Seit 100 Jahren betreibt die Familie Jost Landwirtschaft und war im Jahr 1948 auf ihren Aussiedlerhof gezogen. Heute befindet sich der Betrieb mitten im Stadtteil Eichen, was nicht unbedingt ein Nachteil ist, betonen der Landwirtschaftsmeister Christoph und die Agraringenieurin Katja Jost, die mit ihren Kinder Naja und Nils, unterstützt von Vater Gerhard Jost und weiteren Familienmitgliedern den Hof in der Wehrstraße betreiben.
Vermarktung über den Hofladen
„2019 wurde das Milchvieh abgeschafft und der Betrieb auf Biolandwirtschaft umgestellt. Mit den Rinderrassen haben wir etwas experimentiert und uns für die Charolais mit ihrem ruhigen Gemüt, einer problemlosen Haltung und sehr gutem Fleisch entschieden“, berichtete Christoph Jost dem Hanauer Anzeiger beim Besuch auf der Weide.

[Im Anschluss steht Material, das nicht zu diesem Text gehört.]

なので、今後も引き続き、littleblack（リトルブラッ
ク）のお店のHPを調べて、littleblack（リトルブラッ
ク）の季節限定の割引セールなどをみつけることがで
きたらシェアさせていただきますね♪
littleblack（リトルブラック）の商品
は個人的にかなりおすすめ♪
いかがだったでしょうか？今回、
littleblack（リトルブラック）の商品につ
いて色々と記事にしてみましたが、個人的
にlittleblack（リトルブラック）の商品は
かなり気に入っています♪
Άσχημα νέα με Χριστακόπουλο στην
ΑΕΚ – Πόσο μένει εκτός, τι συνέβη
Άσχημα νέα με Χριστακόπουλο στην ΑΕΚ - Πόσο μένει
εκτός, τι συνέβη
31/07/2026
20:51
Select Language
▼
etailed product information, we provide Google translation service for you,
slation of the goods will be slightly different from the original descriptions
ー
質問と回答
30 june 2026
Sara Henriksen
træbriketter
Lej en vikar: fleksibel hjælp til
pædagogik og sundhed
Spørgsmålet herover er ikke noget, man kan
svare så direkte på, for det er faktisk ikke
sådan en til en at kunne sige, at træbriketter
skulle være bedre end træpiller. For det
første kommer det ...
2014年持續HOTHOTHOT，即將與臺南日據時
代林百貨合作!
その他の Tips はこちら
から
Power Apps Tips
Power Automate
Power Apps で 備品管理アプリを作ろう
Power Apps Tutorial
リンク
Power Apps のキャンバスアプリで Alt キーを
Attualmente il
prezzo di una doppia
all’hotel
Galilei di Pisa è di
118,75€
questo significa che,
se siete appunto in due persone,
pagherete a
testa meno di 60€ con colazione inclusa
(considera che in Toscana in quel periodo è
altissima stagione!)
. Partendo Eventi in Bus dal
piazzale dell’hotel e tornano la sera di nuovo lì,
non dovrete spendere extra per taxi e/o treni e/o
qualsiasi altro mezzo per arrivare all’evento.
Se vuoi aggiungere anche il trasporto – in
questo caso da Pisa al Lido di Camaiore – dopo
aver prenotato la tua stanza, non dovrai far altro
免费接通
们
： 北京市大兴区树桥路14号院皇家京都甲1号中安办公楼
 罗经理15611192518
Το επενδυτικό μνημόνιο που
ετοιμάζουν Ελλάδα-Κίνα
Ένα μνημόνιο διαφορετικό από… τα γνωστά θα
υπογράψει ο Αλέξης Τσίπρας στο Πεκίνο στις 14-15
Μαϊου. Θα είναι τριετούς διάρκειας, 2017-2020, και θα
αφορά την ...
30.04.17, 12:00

Die Rinder werden im Alter von einem Dreivierteljahr gekauft und nach 12 bis 14 Monaten geschlachtet, jeden Monat bis auf Juli ein Tier. Die Familie Jost verkauft im kleinen Hofladen das Fleisch und die Wurst an Vorbesteller, wobei konfektionierte gemischte Pakete ebenso vertrieben werden wie individuelle Bestellungen. „Das Fleisch ist nach Ankündigung der nächsten Schlachtung innerhalb sehr kurzer Zeit bereits verkauft“, beschreibt Katja Jost das funktionierende Vermarktungskonzept.
Tauschhandel mit befreundetem Betrieb
Das gilt auch für die selbst produzierten Produkte wie Kartoffeln oder der selbst produzierte Apfelsaft aus Eicher Streuobstwiesen sowie und die von befreundeten Biobauern übernommenen Produkte, die im Hofladen angeboten werden. Dazu gehören zum Beispiel Eis aus Diebach am Haag, Tee, Eier und Gewürze.
Die Familie bearbeitet insgesamt 158 Hektar, davon 35 Hektar mit Klee und Luzerne für die Rinder. Neben der Weide in den Nidderauen gibt es eine Zweite, wo derzeit weitere acht Rinder stehen, davon vier Fleckvieh. Auf den Äckern rund um Eichen wachsen neben Kartoffeln Weizen, Dinkel, Hafer und Ackerbohnen für Nahrungsmittel, Soja und Zuckerrüben als Futter sowie Mais, der als Hühnerfutter einem befreundeten Betrieb dient, der im Gegenzug die Eier liefert und den Mist als Dünger an die Josts abgibt.